● **Extract to read**:
--- Start ---

By executing this letter agreement at the space provided therefore
below, you agree that the Employment Agreement is hereby amended effective as of
June 5, 2000 to provide as follows:
1. Notwithstanding anything to the contrary set forth in Section 2 or
any other section of the Employment Agreement, Executive shall serve as the
Chief Executive Officer of the Company, and Executive's duties shall be those
customarily associated with such office. Executive shall no longer serve as the
President of the Company. Further, Executive is no longer a member on the board
of directors of IJBI, Inc., Aden Enterprises or Epsilon, Inc. or performing
services for Xxxx.xxx, Inc. Executive's current and any continuing membership on
the board of directors of NetHotels Travel Software Technology Gmbh or any of
its affiliated or subsidiary companies is hereby approved, as are any
operational or administrative activities engaged in by the Executive in
performing services for NetHotels North America, Inc., involving no more than 32
hours per month and which are not competitive to the interests of the Company.

--- End ---

● **Written task 1**: From the letter agreement excerpt above, list the companies on whose board of directors the Executive is stated to no longer be a member.

Dataset excerpts:
--- Start ---

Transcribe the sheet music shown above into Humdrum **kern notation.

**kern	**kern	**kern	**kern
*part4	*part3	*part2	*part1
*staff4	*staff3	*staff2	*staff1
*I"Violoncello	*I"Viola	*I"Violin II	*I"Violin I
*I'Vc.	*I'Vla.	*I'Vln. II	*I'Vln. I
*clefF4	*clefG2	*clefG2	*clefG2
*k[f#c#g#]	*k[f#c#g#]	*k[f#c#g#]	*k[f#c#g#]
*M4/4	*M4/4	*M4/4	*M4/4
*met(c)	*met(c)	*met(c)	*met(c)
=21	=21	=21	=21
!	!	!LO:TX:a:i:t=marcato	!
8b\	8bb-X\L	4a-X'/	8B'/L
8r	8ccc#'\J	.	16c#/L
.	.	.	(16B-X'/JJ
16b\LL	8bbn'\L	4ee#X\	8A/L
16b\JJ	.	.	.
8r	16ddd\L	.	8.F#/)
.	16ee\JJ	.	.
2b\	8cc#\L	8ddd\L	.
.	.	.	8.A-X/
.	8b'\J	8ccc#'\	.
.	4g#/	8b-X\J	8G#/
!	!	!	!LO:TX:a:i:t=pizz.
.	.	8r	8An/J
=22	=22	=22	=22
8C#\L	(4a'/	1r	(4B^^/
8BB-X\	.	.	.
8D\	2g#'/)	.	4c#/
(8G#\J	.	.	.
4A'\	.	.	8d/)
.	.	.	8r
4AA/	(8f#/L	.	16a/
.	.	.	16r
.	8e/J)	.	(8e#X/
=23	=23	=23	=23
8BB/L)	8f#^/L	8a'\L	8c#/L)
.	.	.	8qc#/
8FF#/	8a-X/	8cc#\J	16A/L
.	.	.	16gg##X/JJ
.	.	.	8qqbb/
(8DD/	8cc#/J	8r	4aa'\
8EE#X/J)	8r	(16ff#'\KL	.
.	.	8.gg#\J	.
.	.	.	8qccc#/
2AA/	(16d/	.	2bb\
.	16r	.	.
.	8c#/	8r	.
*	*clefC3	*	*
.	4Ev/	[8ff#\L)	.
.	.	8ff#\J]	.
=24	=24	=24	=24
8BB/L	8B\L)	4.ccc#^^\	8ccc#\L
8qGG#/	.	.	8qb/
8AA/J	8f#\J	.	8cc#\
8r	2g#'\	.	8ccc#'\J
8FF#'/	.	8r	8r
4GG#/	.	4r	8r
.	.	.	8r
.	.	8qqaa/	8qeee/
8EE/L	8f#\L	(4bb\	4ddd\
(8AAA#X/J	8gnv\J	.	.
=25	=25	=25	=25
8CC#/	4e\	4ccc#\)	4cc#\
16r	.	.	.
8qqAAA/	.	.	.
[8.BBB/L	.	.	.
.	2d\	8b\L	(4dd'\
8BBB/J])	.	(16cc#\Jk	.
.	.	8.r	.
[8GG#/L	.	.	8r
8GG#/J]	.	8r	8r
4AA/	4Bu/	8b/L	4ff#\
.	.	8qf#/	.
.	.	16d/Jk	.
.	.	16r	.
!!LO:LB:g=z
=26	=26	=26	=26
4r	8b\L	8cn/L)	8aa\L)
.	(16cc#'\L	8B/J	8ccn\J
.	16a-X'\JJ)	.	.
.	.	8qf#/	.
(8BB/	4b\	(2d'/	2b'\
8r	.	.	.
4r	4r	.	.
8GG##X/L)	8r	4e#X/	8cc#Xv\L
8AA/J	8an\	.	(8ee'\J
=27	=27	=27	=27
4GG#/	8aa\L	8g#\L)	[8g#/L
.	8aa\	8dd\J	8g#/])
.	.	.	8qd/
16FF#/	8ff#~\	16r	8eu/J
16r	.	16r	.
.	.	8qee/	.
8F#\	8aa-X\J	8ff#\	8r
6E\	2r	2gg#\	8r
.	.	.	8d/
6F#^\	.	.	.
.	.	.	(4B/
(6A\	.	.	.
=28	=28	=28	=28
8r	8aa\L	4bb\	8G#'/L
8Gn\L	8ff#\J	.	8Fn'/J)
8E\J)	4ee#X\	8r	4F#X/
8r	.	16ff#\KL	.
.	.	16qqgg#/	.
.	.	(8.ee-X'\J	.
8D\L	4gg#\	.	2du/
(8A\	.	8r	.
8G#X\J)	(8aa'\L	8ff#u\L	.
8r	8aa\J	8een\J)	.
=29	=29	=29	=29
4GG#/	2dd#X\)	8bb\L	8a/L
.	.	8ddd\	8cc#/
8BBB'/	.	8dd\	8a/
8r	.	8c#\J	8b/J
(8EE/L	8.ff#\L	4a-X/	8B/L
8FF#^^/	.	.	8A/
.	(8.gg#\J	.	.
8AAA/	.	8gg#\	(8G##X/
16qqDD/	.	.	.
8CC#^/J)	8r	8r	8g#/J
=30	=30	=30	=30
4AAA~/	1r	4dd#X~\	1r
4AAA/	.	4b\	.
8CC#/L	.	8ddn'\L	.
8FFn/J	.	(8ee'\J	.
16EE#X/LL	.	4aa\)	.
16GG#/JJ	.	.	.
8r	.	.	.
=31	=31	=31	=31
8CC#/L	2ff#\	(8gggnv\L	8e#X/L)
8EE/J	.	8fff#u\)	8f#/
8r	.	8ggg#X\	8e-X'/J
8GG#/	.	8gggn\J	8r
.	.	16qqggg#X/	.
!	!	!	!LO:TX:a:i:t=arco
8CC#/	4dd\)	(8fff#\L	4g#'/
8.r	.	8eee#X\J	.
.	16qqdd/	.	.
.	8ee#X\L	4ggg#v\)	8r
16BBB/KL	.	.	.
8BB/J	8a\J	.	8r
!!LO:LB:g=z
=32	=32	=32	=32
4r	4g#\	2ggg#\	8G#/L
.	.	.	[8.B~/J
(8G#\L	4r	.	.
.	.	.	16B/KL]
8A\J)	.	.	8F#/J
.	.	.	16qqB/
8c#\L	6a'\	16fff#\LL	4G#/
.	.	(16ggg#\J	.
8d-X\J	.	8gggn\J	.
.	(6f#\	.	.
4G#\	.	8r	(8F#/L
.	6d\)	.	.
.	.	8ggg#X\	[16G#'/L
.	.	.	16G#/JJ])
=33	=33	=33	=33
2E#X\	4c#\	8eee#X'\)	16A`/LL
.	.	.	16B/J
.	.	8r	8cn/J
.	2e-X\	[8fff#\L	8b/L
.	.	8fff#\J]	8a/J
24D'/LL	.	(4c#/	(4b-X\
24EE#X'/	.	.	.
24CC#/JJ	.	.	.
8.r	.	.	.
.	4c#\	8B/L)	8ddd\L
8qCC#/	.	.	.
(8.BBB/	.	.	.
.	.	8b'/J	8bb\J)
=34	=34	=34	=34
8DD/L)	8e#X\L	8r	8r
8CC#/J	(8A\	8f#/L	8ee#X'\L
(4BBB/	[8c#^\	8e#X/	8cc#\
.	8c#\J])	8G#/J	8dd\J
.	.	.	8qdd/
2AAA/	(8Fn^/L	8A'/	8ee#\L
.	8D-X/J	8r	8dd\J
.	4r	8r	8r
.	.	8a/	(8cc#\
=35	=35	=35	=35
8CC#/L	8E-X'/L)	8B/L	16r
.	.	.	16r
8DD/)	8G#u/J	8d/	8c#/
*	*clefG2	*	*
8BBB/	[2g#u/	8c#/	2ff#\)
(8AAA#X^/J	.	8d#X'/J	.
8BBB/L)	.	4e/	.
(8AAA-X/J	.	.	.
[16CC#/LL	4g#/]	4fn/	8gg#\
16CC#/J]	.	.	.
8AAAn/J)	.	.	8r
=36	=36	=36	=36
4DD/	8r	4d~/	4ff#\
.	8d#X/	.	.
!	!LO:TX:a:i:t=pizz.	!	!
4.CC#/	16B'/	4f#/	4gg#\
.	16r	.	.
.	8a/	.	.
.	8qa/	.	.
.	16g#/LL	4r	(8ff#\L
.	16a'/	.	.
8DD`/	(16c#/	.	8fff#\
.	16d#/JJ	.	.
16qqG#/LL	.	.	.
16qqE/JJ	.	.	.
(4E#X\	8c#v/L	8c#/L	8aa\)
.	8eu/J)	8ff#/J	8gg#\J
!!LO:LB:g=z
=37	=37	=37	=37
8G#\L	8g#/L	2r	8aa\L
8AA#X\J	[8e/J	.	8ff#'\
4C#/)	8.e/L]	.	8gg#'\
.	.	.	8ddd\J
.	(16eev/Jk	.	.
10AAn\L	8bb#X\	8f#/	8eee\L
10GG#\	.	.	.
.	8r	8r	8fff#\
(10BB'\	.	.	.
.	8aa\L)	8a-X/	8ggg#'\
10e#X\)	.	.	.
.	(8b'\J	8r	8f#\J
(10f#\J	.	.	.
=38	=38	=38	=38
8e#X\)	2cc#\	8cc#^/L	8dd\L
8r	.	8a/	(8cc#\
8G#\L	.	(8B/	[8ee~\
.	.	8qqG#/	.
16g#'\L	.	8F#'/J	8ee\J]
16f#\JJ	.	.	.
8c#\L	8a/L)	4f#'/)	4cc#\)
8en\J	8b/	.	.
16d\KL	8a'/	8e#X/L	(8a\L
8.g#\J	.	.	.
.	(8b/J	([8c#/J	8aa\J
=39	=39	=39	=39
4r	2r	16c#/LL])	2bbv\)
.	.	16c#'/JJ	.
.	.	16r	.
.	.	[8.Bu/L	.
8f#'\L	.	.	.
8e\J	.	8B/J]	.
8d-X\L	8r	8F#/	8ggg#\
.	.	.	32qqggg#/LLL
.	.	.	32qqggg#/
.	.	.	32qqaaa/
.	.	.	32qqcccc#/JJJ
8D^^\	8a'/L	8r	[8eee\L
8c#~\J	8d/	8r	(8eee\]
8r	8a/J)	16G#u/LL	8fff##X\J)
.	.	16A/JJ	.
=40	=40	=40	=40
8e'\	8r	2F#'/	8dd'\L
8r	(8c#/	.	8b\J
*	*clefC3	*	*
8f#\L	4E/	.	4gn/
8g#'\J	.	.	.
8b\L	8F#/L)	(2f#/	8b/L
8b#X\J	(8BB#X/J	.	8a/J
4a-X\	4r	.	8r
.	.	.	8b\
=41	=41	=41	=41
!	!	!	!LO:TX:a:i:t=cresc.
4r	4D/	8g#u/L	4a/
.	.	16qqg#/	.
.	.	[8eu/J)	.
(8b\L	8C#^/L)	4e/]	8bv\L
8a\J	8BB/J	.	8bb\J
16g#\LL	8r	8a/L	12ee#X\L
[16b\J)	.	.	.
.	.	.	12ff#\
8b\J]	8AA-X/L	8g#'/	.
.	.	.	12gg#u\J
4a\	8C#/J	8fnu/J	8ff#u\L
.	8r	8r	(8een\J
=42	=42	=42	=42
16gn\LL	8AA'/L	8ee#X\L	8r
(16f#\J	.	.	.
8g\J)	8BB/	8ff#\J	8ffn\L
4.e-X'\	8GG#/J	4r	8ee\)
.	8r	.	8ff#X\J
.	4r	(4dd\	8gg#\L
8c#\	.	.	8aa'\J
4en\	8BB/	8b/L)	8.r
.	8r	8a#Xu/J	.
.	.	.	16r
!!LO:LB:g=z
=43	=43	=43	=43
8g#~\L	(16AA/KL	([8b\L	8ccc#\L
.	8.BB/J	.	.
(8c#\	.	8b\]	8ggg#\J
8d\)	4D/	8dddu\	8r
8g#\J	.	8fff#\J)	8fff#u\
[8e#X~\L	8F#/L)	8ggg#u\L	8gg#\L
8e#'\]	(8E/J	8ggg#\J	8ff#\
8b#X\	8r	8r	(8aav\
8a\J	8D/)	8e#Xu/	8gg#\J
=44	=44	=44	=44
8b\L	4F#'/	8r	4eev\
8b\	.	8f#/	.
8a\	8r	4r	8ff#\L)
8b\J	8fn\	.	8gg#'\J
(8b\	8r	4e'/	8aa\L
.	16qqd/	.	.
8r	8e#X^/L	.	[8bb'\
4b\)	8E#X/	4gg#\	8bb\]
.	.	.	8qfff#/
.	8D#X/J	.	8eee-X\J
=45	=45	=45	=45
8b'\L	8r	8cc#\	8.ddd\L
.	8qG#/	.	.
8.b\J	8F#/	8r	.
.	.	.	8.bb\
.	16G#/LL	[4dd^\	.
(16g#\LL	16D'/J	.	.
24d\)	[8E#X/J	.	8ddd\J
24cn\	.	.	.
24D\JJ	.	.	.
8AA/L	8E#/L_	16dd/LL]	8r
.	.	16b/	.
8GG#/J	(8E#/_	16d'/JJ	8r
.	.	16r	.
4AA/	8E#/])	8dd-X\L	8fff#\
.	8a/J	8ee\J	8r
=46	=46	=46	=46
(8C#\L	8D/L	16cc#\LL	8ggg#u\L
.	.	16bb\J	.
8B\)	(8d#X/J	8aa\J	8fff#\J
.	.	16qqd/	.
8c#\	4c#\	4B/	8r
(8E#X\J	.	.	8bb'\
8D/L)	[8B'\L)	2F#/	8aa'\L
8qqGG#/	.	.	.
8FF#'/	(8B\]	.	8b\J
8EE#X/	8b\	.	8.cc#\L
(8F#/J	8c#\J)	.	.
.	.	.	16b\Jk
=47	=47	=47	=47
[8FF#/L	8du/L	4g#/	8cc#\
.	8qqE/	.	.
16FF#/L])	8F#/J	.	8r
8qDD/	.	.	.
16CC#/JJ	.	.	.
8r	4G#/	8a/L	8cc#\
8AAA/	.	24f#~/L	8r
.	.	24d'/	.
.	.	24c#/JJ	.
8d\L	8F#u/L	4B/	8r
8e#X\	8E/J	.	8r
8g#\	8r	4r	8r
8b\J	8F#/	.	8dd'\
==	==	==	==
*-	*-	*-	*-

--- End ---

● **Written task 2**: Select each line of the records that contains the string "kern".

● **Exercise solution 1**:
- IJBI, Inc.
- Aden Enterprises
- Epsilon, Inc.

● **Exercise solution 2**:
Transcribe the sheet music shown above into Humdrum **kern notation.
**kern	**kern	**kern	**kern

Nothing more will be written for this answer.